Madame Caroline PACHTER-WALD, présidente de chambre,
et Madame Eva GIUDICELLI, conseillère,
GREFFIER LORS DES DEBATS : Madame Charlotte RODRIGUES,
PROCEDURE DEVANT LA COUR :
Les parties et leurs conseils ont été régulièrement avisés pour le 27 mai 2025, dans les formes et délais prévus par la loi.
Le jour dit, l’affaire a été appelée en audience publique devant la formation chargée des renvois après cassation en matière sociale.
Après avoir successivement entendu le conseiller rapporteur en son rapport, les avocats des parties en leurs demandes, fins et conclusions, la cour a mis l’affaire en délibéré et indiqué aux parties que l’arrêt serait prononcé le 02 septembre 2025, par sa mise à disposition au greffe, dans les conditions prévues au deuxième alinéa de l’article 450 du code de procédure civile.
PRONONCE PAR MISE A DISPOSITION :
Le 02 septembre 2025, l’arrêt a été prononcé par sa mise à disposition au greffe et la minute a été signée par Madame Corinne BOULOGNE, Présidente de chambre, et Madame Isabelle LEROY, Greffière.
*
* *
DECISION :
Mme [K] [C], née le 26 janvier 1987, a été engagée par la société Adrénaline, ci-après dénommée la société ou l’employeur, par contrat à durée indéterminée à compter du 20 février 2008, en qualité d’infographiste maquettiste.
Le contrat est régi par la convention collective des cadres, techniciens et employés de la publicité française.
La société emploie moins de 11 salariés.
Suivant courrier du 19 août 2013, la société l’a convoquée à un entretien préalable avant licenciement puis, elle a été licenciée pour motif économique, par lettre du 10 septembre 2013.
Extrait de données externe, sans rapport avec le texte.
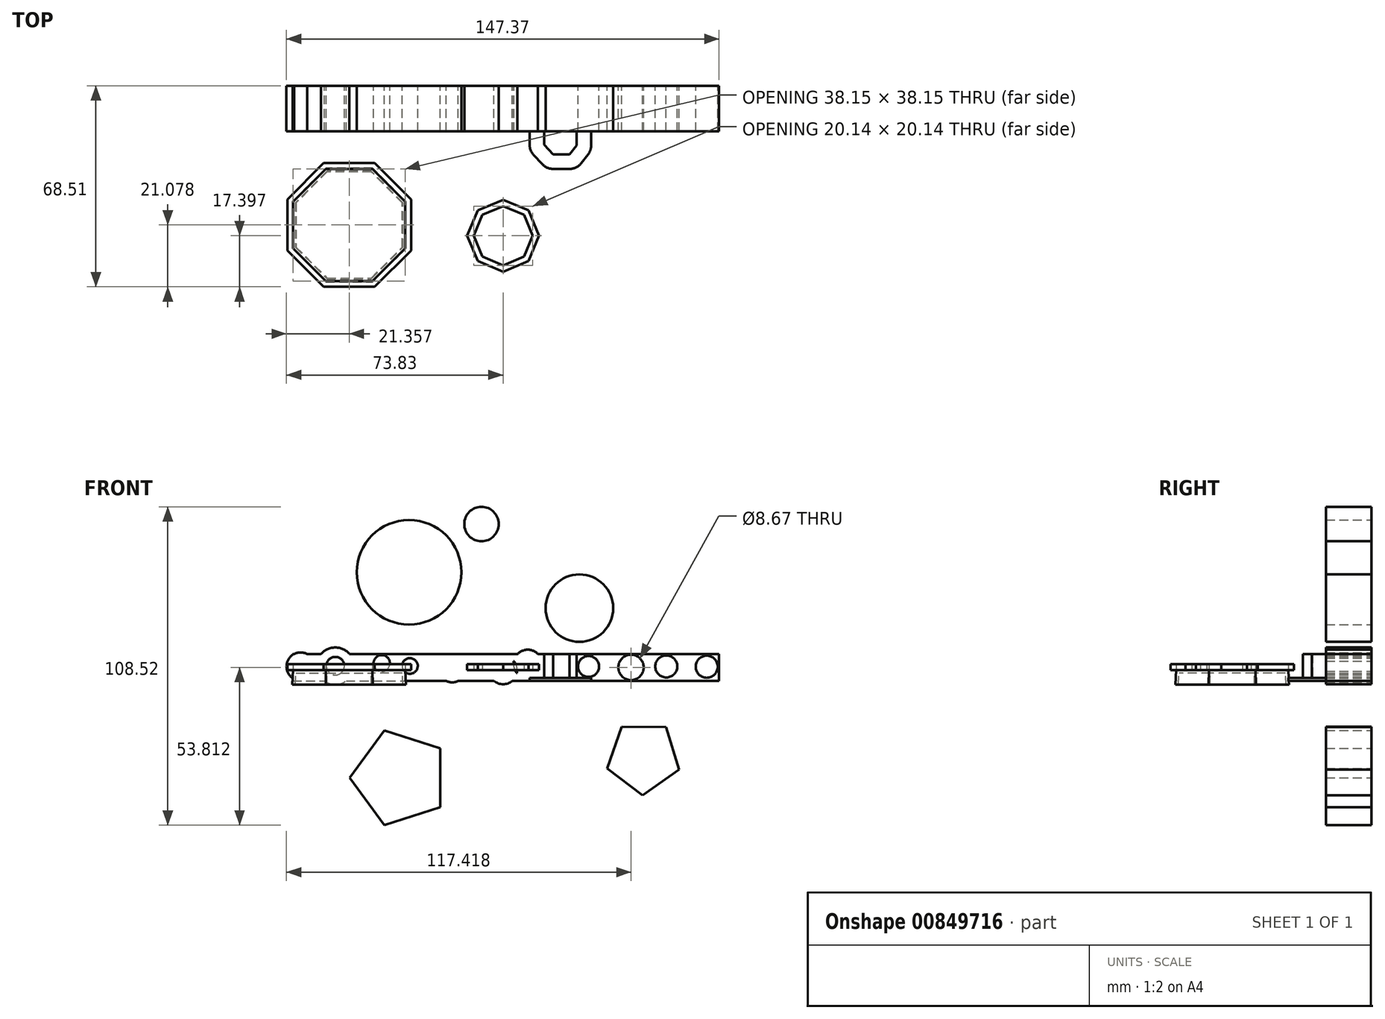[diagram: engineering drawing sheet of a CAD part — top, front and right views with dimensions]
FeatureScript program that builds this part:
annotation { "Feature Type Name" : "Feature", "Feature Type Description" : "" }
export const myFeature = defineFeature(function(context is Context, id is Id, definition is map)
    precondition{}
    {
        {
            var Q0;
            Q0=qCreatedBy(makeId("Front.planeOp"),FACE);
            var sketch = newSketch(context, id + "F0", { "sketchPlane" : qUnion([Q0])});
            skCircle(sketch, "E0", {"center": v(-32.06, 33.35) * mm, "radius": 17.81 * mm});
            skPoint(sketch, "E1.first.point", {"position": v(-14.26, 32.8) * mm});
            skCircle(sketch, "E2", {"center": v(26, 21.13) * mm, "radius": 11.5 * mm});
            skPoint(sketch, "E2.first.point", {"position": v(15.58, 26.02) * mm});
            skPoint(sketch, "E2.second.point", {"position": v(35.52, 14.67) * mm});
            skPoint(sketch, "E2.third.point", {"position": v(32.82, 30.4) * mm});
            skCircle(sketch, "E3.cCircle", {"center": v(-35.26, -36.7) * mm, "radius": 13.76 * mm, "construction": true});
            skLineSegment(sketch, "E3.0", {"start": v(-21.5, -26.7) * mm, "end": v(-21.5, -46.7) * mm});
            skLineSegment(sketch, "E3.1", {"start": v(-21.5, -46.7) * mm, "end": v(-40.52, -52.87) * mm});
            skLineSegment(sketch, "E3.2", {"start": v(-40.52, -52.87) * mm, "end": v(-52.27, -36.7) * mm});
            skLineSegment(sketch, "E3.3", {"start": v(-52.27, -36.7) * mm, "end": v(-40.52, -20.51) * mm});
            skLineSegment(sketch, "E3.4", {"start": v(-40.52, -20.51) * mm, "end": v(-21.5, -26.7) * mm});
            skLineSegment(sketch, "E4.0", {"start": v(-21.5, -40.98) * mm, "end": v(-21.5, -32.4) * mm});
            skPoint(sketch, "E4.0.midPoint", {"position": v(-21.5, -36.7) * mm});
            skCircle(sketch, "E5", {"center": v(-7.38, 49.79) * mm, "radius": 5.86 * mm});
            skCircle(sketch, "E6.cCircle", {"center": v(47.77, -29.76) * mm, "radius": 10.4 * mm, "construction": true});
            skLineSegment(sketch, "E6.0", {"start": v(59.94, -33.92) * mm, "end": v(47.58, -42.62) * mm});
            skLineSegment(sketch, "E6.1", {"start": v(47.58, -42.62) * mm, "end": v(35.48, -33.55) * mm});
            skLineSegment(sketch, "E6.2", {"start": v(35.48, -33.55) * mm, "end": v(40.37, -19.24) * mm});
            skLineSegment(sketch, "E6.3", {"start": v(40.37, -19.24) * mm, "end": v(55.49, -19.47) * mm});
            skLineSegment(sketch, "E6.4", {"start": v(55.49, -19.47) * mm, "end": v(59.94, -33.92) * mm});
            skPoint(sketch, "E6.0.midPoint", {"position": v(53.76, -38.27) * mm});
            skLineSegment(sketch, "E7.bottom", {"start": v(-71.72, 5.47) * mm, "end": v(73.54, 5.47) * mm});
            skLineSegment(sketch, "E7.top", {"start": v(-71.72, -3.64) * mm, "end": v(73.54, -3.64) * mm});
            skLineSegment(sketch, "E7.left", {"start": v(-71.72, 5.47) * mm, "end": v(-71.72, -3.64) * mm});
            skLineSegment(sketch, "E7.right", {"start": v(73.54, 5.47) * mm, "end": v(73.54, -3.64) * mm});
            skPoint(sketch, "E8", {"position": v(-69.03, 1.23) * mm});
            skPoint(sketch, "E9", {"position": v(-57.2, 1.43) * mm});
            skPoint(sketch, "E10", {"position": v(-41.37, 2.36) * mm});
            skPoint(sketch, "E11", {"position": v(-31.77, 1.42) * mm});
            skPoint(sketch, "E12", {"position": v(8.4, 2.1) * mm});
            skPoint(sketch, "E13", {"position": v(-17.33, 0) * mm});
            skPoint(sketch, "E14", {"position": v(29.1, 1.25) * mm});
            skPoint(sketch, "E15", {"position": v(55.6, 1.26) * mm});
            skPoint(sketch, "E16", {"position": v(69.39, 1.16) * mm});
            skPoint(sketch, "E17", {"position": v(43.59, 0.94) * mm});
            skCircle(sketch, "E18", {"center": v(69.39, 1.16) * mm, "radius": 3.76 * mm});
            skCircle(sketch, "E19", {"center": v(55.6, 1.26) * mm, "radius": 3.75 * mm});
            skCircle(sketch, "E20", {"center": v(43.59, 0.94) * mm, "radius": 4.33 * mm});
            skCircle(sketch, "E21", {"center": v(29.1, 1.25) * mm, "radius": 3.58 * mm});
            skCircle(sketch, "E22", {"center": v(8.4, 2.1) * mm, "radius": 4.85 * mm});
            skCircle(sketch, "E23", {"center": v(0, 0) * mm, "radius": 4.79 * mm});
            skCircle(sketch, "E24", {"center": v(-17.33, 0) * mm, "radius": 4.17 * mm});
            skCircle(sketch, "E25", {"center": v(-31.77, 1.42) * mm, "radius": 2.66 * mm});
            skCircle(sketch, "E26", {"center": v(-41.37, 2.36) * mm, "radius": 2.79 * mm});
            skCircle(sketch, "E27", {"center": v(-57.2, 1.43) * mm, "radius": 3.09 * mm});
            skCircle(sketch, "E28", {"center": v(-57.2, 1.43) * mm, "radius": 6.3 * mm});
            skCircle(sketch, "E29", {"center": v(-69.03, 1.23) * mm, "radius": 4.8 * mm});
            skSolve(sketch);
        }
        {
            var Q0;
            Q0 = qSketchRegion(id + "F0", true);
            extrude(context, id + "F1", {"entities" : qUnion([Q0]), "depth" : 15.5 * mm, "offsetDistance" : 25.4 * mm});
        }
        {
            var Q0;
            {var subQ0=sQuery(id+"F0.wireOp",EDGE,"E7.top");Q0=makeQuery(id+"F1.opExtrude","SWEPT_FACE",FACE,{"disambiguationData":[OSD([subQ0]),TDD([makeQuery(id+"F0.imprint","IMPRINT",EDGE,{"disambiguationData":[TD([[makeQuery(id+"F0.imprint","INTERSECT",VERTEX,{"derivedFrom":[subQ0,sQuery(id+"F0.wireOp",EDGE,"E7.right")]}),1.0]])],"derivedFrom":subQ0})])]});}
            var sketch = newSketch(context, id + "F2", { "sketchPlane" : qUnion([Q0])});
            skLineSegment(sketch, "E30", {"start": v(9.04, 15.5) * mm, "end": v(9.04, 20.1) * mm});
            skLineSegment(sketch, "E31", {"start": v(10.37, 23.5) * mm, "end": v(13.37, 26.73) * mm});
            skLineSegment(sketch, "E32", {"start": v(17.03, 28.33) * mm, "end": v(22.66, 28.33) * mm});
            skLineSegment(sketch, "E33", {"start": v(26.6, 26.4) * mm, "end": v(28.94, 23.42) * mm});
            skLineSegment(sketch, "E34", {"start": v(30, 20.34) * mm, "end": v(30, 15.5) * mm});
            skPoint(sketch, "E35.visualSharp", {"position": v(9.04, 22.06) * mm});
            skArc(sketch, "E35.filletArc", {"start": v(10.37, 23.5) * mm, "mid": v(9.38, 21.92) * mm, "end": v(9.04, 20.1) * mm});
            skPoint(sketch, "E36.visualSharp", {"position": v(14.85, 28.33) * mm});
            skArc(sketch, "E36.filletArc", {"start": v(17.03, 28.33) * mm, "mid": v(15.03, 27.91) * mm, "end": v(13.37, 26.73) * mm});
            skPoint(sketch, "E37.visualSharp", {"position": v(25.1, 28.33) * mm});
            skArc(sketch, "E37.filletArc", {"start": v(26.6, 26.4) * mm, "mid": v(24.85, 27.83) * mm, "end": v(22.66, 28.33) * mm});
            skPoint(sketch, "E38.visualSharp", {"position": v(30, 22.06) * mm});
            skArc(sketch, "E38.filletArc", {"start": v(30, 20.34) * mm, "mid": v(29.72, 21.97) * mm, "end": v(28.94, 23.42) * mm});
            skLineSegment(sketch, "E39.0", {"start": v(25, 20.34) * mm, "end": v(25, 15.5) * mm});
            skLineSegment(sketch, "E39.1", {"start": v(14.04, 15.5) * mm, "end": v(14.04, 20.1) * mm});
            skLineSegment(sketch, "E39.2", {"start": v(14.04, 20.1) * mm, "end": v(17.03, 23.33) * mm});
            skLineSegment(sketch, "E39.3", {"start": v(17.03, 23.33) * mm, "end": v(22.66, 23.33) * mm});
            skLineSegment(sketch, "E39.4", {"start": v(22.66, 23.33) * mm, "end": v(25, 20.34) * mm});
            skSolve(sketch);
        }
        {
            var Q0;
            {var subQ1=sQuery(id+"F2.wireOp",EDGE,"E39.0");Q0=makeQuery(id+"F2.imprint","IMPRINT",FACE,{"disambiguationData":[TD([[makeQuery(id+"F2.imprint","IMPRINT",EDGE,{"derivedFrom":subQ1}),-1.0]])]});}
            extrude(context, id + "F3", {"entities" : qUnion([Q0]), "operationType" : NewBodyOperationType.ADD, "oppositeDirection" : true, "depth" : 9.1 * mm, "offsetDistance" : 25 * mm});
        }
        {
            var Q0;
            {var subQ2=sQuery(id+"F2.wireOp",EDGE,"E30");Q0=makeQuery(id+"F2.imprint","IMPRINT",FACE,{"disambiguationData":[TD([[makeQuery(id+"F2.imprint","IMPRINT",EDGE,{"derivedFrom":subQ2}),-1.0]])]});}
            extrude(context, id + "F4", {"entities" : qUnion([Q0]), "operationType" : NewBodyOperationType.ADD, "oppositeDirection" : true, "depth" : 1 * mm, "offsetDistance" : 25 * mm});
        }
        {
            var Q0;
            Q0=qCreatedBy(makeId("Top.planeOp"),FACE);
            var sketch = newSketch(context, id + "F5", { "sketchPlane" : qUnion([Q0])});
            skLineSegment(sketch, "E40", {"start": v(15.48, -51.11) * mm, "end": v(-15.48, -51.11) * mm, "construction": true});
            skLineSegment(sketch, "E41", {"start": v(0, -51.11) * mm, "end": v(8.13, -42.98) * mm, "construction": true});
            skPoint(sketch, "E41.startSnap0", {"position": v(0, -51.11) * mm});
            skLineSegment(sketch, "E42", {"start": v(0, -51.11) * mm, "end": v(5.68, -37.4) * mm, "construction": true});
            skLineSegment(sketch, "E43", {"start": v(3.56, -42.52) * mm, "end": v(0, -41.04) * mm});
            skLineSegment(sketch, "E44.MirrorCS", {"start": v(3.56, -42.52) * mm, "end": v(7.12, -44) * mm, "construction": true});
            skLineSegment(sketch, "E45.MirrorCS", {"start": v(8.6, -47.55) * mm, "end": v(7.12, -44) * mm});
            skLineSegment(sketch, "E46.MirrorCS", {"start": v(8.6, -47.55) * mm, "end": v(10.07, -51.11) * mm});
            skLineSegment(sketch, "E47.MirrorCS", {"start": v(8.6, -54.67) * mm, "end": v(10.07, -51.11) * mm, "construction": true});
            skLineSegment(sketch, "E48.MirrorCS", {"start": v(8.6, -54.67) * mm, "end": v(7.12, -58.23) * mm, "construction": true});
            skLineSegment(sketch, "E49.MirrorCS", {"start": v(3.56, -59.7) * mm, "end": v(7.12, -58.23) * mm, "construction": true});
            skLineSegment(sketch, "E50.MirrorCS", {"start": v(3.56, -59.7) * mm, "end": v(0, -61.18) * mm, "construction": true});
            skLineSegment(sketch, "E51.MirrorCS", {"start": v(3.56, -42.52) * mm, "end": v(0, -41.04) * mm, "construction": true});
            skLineSegment(sketch, "E52.MirrorCS", {"start": v(8.6, -47.55) * mm, "end": v(7.12, -44) * mm, "construction": true});
            skLineSegment(sketch, "E53.MirrorCS", {"start": v(8.6, -47.55) * mm, "end": v(10.07, -51.11) * mm, "construction": true});
            skLineSegment(sketch, "E54.MirrorCS", {"start": v(0, -51.11) * mm, "end": v(8.13, -59.25) * mm, "construction": true});
            skLineSegment(sketch, "E55.MirrorCS", {"start": v(8.6, -54.67) * mm, "end": v(7.12, -58.23) * mm});
            skLineSegment(sketch, "E56.MirrorCS", {"start": v(3.56, -42.52) * mm, "end": v(7.12, -44) * mm});
            skLineSegment(sketch, "E57.MirrorCS", {"start": v(0, -51.11) * mm, "end": v(5.68, -64.83) * mm, "construction": true});
            skLineSegment(sketch, "E58.MirrorCS", {"start": v(3.56, -59.7) * mm, "end": v(7.12, -58.23) * mm});
            skLineSegment(sketch, "E59.MirrorCS", {"start": v(3.56, -59.7) * mm, "end": v(0, -61.18) * mm});
            skLineSegment(sketch, "E60.MirrorCS", {"start": v(8.6, -54.67) * mm, "end": v(10.07, -51.11) * mm});
            skLineSegment(sketch, "E61.MirrorCS", {"start": v(-3.56, -59.7) * mm, "end": v(0, -61.18) * mm});
            skLineSegment(sketch, "E62.MirrorCS", {"start": v(-3.56, -59.7) * mm, "end": v(-7.12, -58.23) * mm});
            skLineSegment(sketch, "E63.MirrorCS", {"start": v(-8.6, -54.67) * mm, "end": v(-7.12, -58.23) * mm});
            skLineSegment(sketch, "E64.MirrorCS", {"start": v(-8.6, -54.67) * mm, "end": v(-10.07, -51.11) * mm});
            skLineSegment(sketch, "E65.MirrorCS", {"start": v(-8.6, -47.55) * mm, "end": v(-10.07, -51.11) * mm});
            skLineSegment(sketch, "E66.MirrorCS", {"start": v(-8.6, -47.55) * mm, "end": v(-7.12, -44) * mm});
            skLineSegment(sketch, "E67.MirrorCS", {"start": v(-3.56, -42.52) * mm, "end": v(0, -41.04) * mm});
            skLineSegment(sketch, "E68.MirrorCS", {"start": v(-3.56, -42.52) * mm, "end": v(-7.12, -44) * mm});
            skLineSegment(sketch, "E69.0", {"start": v(10.44, -46.79) * mm, "end": v(12.23, -51.11) * mm});
            skLineSegment(sketch, "E69.1", {"start": v(10.44, -55.44) * mm, "end": v(12.23, -51.11) * mm});
            skLineSegment(sketch, "E69.2", {"start": v(10.44, -55.44) * mm, "end": v(8.65, -59.76) * mm});
            skLineSegment(sketch, "E69.3", {"start": v(4.33, -61.56) * mm, "end": v(8.65, -59.76) * mm});
            skLineSegment(sketch, "E69.4", {"start": v(4.33, -61.56) * mm, "end": v(0, -63.35) * mm});
            skLineSegment(sketch, "E69.5", {"start": v(-4.33, -40.67) * mm, "end": v(-8.65, -42.46) * mm});
            skLineSegment(sketch, "E69.6", {"start": v(-4.33, -40.67) * mm, "end": v(0, -38.88) * mm});
            skLineSegment(sketch, "E69.7", {"start": v(4.33, -40.67) * mm, "end": v(0, -38.88) * mm});
            skLineSegment(sketch, "E69.8", {"start": v(4.33, -40.67) * mm, "end": v(8.65, -42.46) * mm});
            skLineSegment(sketch, "E69.9", {"start": v(-10.44, -46.79) * mm, "end": v(-8.65, -42.46) * mm});
            skLineSegment(sketch, "E69.10", {"start": v(-10.44, -46.79) * mm, "end": v(-12.23, -51.11) * mm});
            skLineSegment(sketch, "E69.11", {"start": v(-10.44, -55.44) * mm, "end": v(-12.23, -51.11) * mm});
            skLineSegment(sketch, "E69.12", {"start": v(-10.44, -55.44) * mm, "end": v(-8.65, -59.76) * mm});
            skLineSegment(sketch, "E69.13", {"start": v(-4.33, -61.56) * mm, "end": v(-8.65, -59.76) * mm});
            skLineSegment(sketch, "E69.14", {"start": v(10.44, -46.79) * mm, "end": v(8.65, -42.46) * mm});
            skLineSegment(sketch, "E69.15", {"start": v(-4.33, -61.56) * mm, "end": v(0, -63.35) * mm});
            skCircle(sketch, "E70.cCircle", {"center": v(-52.47, -47.43) * mm, "radius": 21.08 * mm, "construction": true});
            skLineSegment(sketch, "E70.0", {"start": v(-31.4, -56.16) * mm, "end": v(-43.74, -68.5) * mm});
            skLineSegment(sketch, "E70.1", {"start": v(-43.74, -68.5) * mm, "end": v(-61.2, -68.5) * mm});
            skLineSegment(sketch, "E70.2", {"start": v(-61.2, -68.5) * mm, "end": v(-73.55, -56.16) * mm});
            skLineSegment(sketch, "E70.3", {"start": v(-73.55, -56.16) * mm, "end": v(-73.55, -38.7) * mm});
            skLineSegment(sketch, "E70.4", {"start": v(-73.55, -38.7) * mm, "end": v(-61.2, -26.36) * mm});
            skLineSegment(sketch, "E70.5", {"start": v(-61.2, -26.36) * mm, "end": v(-43.74, -26.36) * mm});
            skLineSegment(sketch, "E70.6", {"start": v(-43.74, -26.36) * mm, "end": v(-31.4, -38.7) * mm});
            skLineSegment(sketch, "E70.7", {"start": v(-31.4, -38.7) * mm, "end": v(-31.4, -56.16) * mm});
            skPoint(sketch, "E70.0.midPoint", {"position": v(-37.57, -62.34) * mm});
            skLineSegment(sketch, "E71.0", {"start": v(-71.55, -55.33) * mm, "end": v(-71.55, -39.53) * mm});
            skLineSegment(sketch, "E71.1", {"start": v(-60.37, -66.5) * mm, "end": v(-71.55, -55.33) * mm});
            skLineSegment(sketch, "E71.2", {"start": v(-71.55, -39.53) * mm, "end": v(-60.37, -28.36) * mm});
            skLineSegment(sketch, "E71.3", {"start": v(-44.57, -66.5) * mm, "end": v(-60.37, -66.5) * mm});
            skLineSegment(sketch, "E71.4", {"start": v(-60.37, -28.36) * mm, "end": v(-44.57, -28.36) * mm});
            skLineSegment(sketch, "E71.5", {"start": v(-44.57, -28.36) * mm, "end": v(-33.4, -39.53) * mm});
            skLineSegment(sketch, "E71.6", {"start": v(-33.4, -39.53) * mm, "end": v(-33.4, -55.33) * mm});
            skLineSegment(sketch, "E71.7", {"start": v(-33.4, -55.33) * mm, "end": v(-44.57, -66.5) * mm});
            skSolve(sketch);
        }
        {
            var Q0;
            Q0 = qSketchRegion(id + "F5", true);
            extrude(context, id + "F6", {"entities" : qUnion([Q0]), "depth" : 2 * mm, "offsetDistance" : 25 * mm});
        }
        {
            var Q0;
            Q0=makeQuery(id+"F6.opExtrude","CAP_FACE",FACE,{"disambiguationData":[OSD([sQuery(id+"F5.wireOp",EDGE,"E70.0"),sQuery(id+"F5.wireOp",EDGE,"E70.1"),sQuery(id+"F5.wireOp",EDGE,"E70.2"),sQuery(id+"F5.wireOp",EDGE,"E70.3"),sQuery(id+"F5.wireOp",EDGE,"E70.4"),sQuery(id+"F5.wireOp",EDGE,"E70.5"),sQuery(id+"F5.wireOp",EDGE,"E70.6"),sQuery(id+"F5.wireOp",EDGE,"E70.7"),sQuery(id+"F5.wireOp",EDGE,"E71.0"),sQuery(id+"F5.wireOp",EDGE,"E71.1"),sQuery(id+"F5.wireOp",EDGE,"E71.2"),sQuery(id+"F5.wireOp",EDGE,"E71.3"),sQuery(id+"F5.wireOp",EDGE,"E71.4"),sQuery(id+"F5.wireOp",EDGE,"E71.5"),sQuery(id+"F5.wireOp",EDGE,"E71.6"),sQuery(id+"F5.wireOp",EDGE,"E71.7")])],"isStart":true});
            var sketch = newSketch(context, id + "F7", { "sketchPlane" : qUnion([Q0])});
            skSolve(sketch);
        }
        {
            var Q0;
            Q0=makeQuery(id+"F7.imprint","IMPRINT",FACE,{"disambiguationData":[TD([[makeQuery(id+"F7.imprint","IMPRINT",EDGE,{"derivedFrom":makeQuery(id+"F6.opExtrude","CAP_EDGE",EDGE,{"disambiguationData":[OSD([sQuery(id+"F5.wireOp",EDGE,"E71.0")])],"isStart":true})}),1.0]])]});
            extrude(context, id + "F8", {"entities" : qUnion([Q0]), "depth" : 5 * mm, "offsetDistance" : 25 * mm, "hasDraft" : true, "draftAngle" : 3 * degree});
        }
        {
            var Q0;
            Q0=makeQuery(id+"F8.opExtrude","CAP_FACE",FACE,{"disambiguationData":[OSD([sQuery(id+"F5.wireOp",EDGE,"E71.0"),sQuery(id+"F5.wireOp",EDGE,"E71.1"),sQuery(id+"F5.wireOp",EDGE,"E71.2"),sQuery(id+"F5.wireOp",EDGE,"E71.3"),sQuery(id+"F5.wireOp",EDGE,"E71.4"),sQuery(id+"F5.wireOp",EDGE,"E71.5"),sQuery(id+"F5.wireOp",EDGE,"E71.6"),sQuery(id+"F5.wireOp",EDGE,"E71.7")])],"isStart":false});
            shell(context, id + "F9", {"entities" : qUnion([Q0]), "thickness" : 1 * mm});
        }
    });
La salariée a adhéré à un contrat de sécurisation professionnelle le 18 septembre 2013.
Contestant la légitimité du licenciement, le 20 juin 2014, Mme [C] a saisi le conseil de prud’hommes de Roubaix qui s’est déclaré incompétent par jugement du 18 décembre 2014 au profit du conseil de prud’hommes de Lille.
Par décision du 2 juin 2016, le conseil de prud’hommes de Lille a radié l’affaire du rôle.
Par jugement du 28 janvier 2021, la juridiction prud’homale lilloise a rendu la décision suivante :
— déclare irrecevable l’action de Mme [C] en l’intégralité de ses demandes dirigées contre la SARL Adrénaline et la déboute, en conséquence, de l’ensemble de ses prétentions,
— déboute la SARL Adrénaline de sa demande reconventionnelle au titre de l’article 700 du code de procédure civile,
— déboute Mme [C] du surplus de ses demandes,
— laisse à chaque partie la charge de ses entiers frais et dépens.
Mme [C] a relevé appel de ce jugement, par déclaration électronique du 26 février 2021.
Sur appel de Mme [C], par un arrêt du 14 avril 2023, la cour d’appel de Douai a confirmé le jugement déféré en toutes ses dispositions, laissant à chaque partie la charge de ses propres dépens.
Sur pourvoi formé par la salariée, la Cour de cassation a, par arrêt du 23 octobre 2024, rendu la décision suivante :
«CASSE ET ANNULE, en toutes ses dispositions, l’arrêt rendu le 14 avril 2023 entre les parties, par la cour d’appel de Douai ; renvoi l’affaire et les parties dans l’état où elles se trouvaient avant cet arrêt et les renvoie devant la cour d’appel d’Amiens ; rejette la demande formée en application de l’article 700 du code de procédure civile, rejette les demandes.»
La cassation est motivée de la façon suivante :
«Vu les articles 381 du code de procédure civile et R. 1452-8 du code du travail, ce dernier dans sa rédaction antérieure au décret n° 2016-660 du 20 mai 2016':
5. Aux termes du premier de ces textes, la radiation sanctionne dans les conditions de la loi le défaut de diligences des parties. Elle emporte suppression de l’affaire du rang des affaires en cours. Elle est notifiée par lettre simple aux parties ainsi qu’à leurs représentants. Cette notification précise le défaut de diligence sanctionné.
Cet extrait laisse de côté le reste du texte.